**Task statement**
Rewrite each item with "common name" switched to "vernacular name" and everything else unchanged. Leave the pictures out of your answer.

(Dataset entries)
======
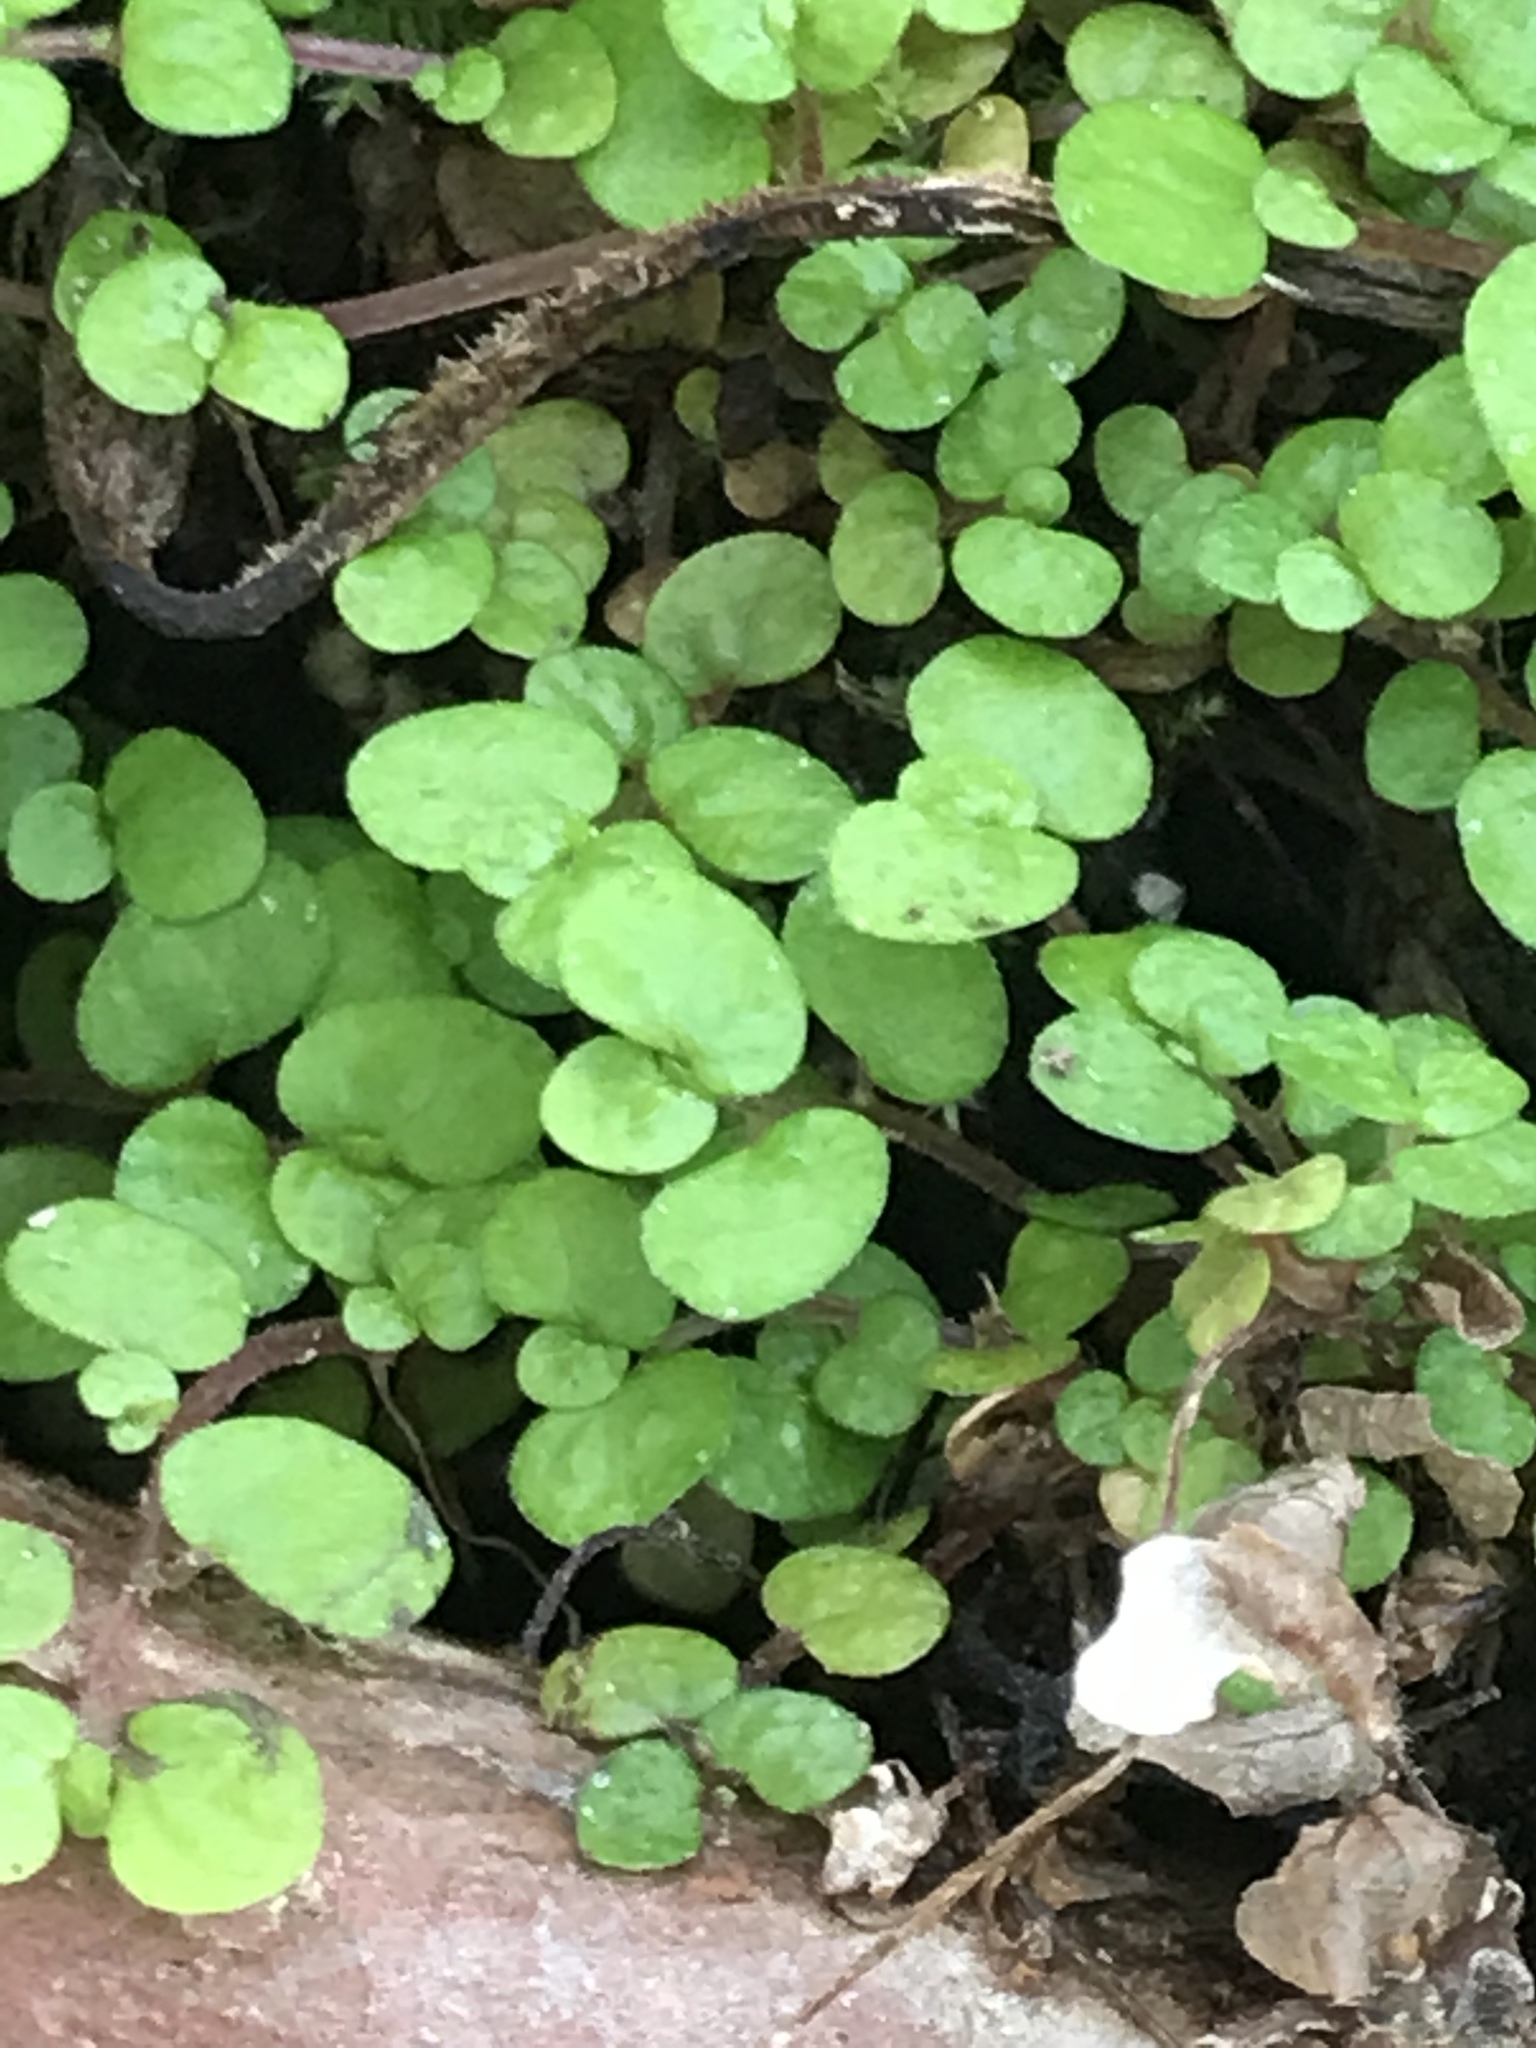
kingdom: Plantae
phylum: Tracheophyta
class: Magnoliopsida
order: Rosales
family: Urticaceae
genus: Soleirolia
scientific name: Soleirolia soleirolii
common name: Mind-your-own-business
======
**Full output**
kingdom: Plantae
phylum: Tracheophyta
class: Magnoliopsida
order: Rosales
family: Urticaceae
genus: Soleirolia
scientific name: Soleirolia soleirolii
vernacular name: Mind-your-own-business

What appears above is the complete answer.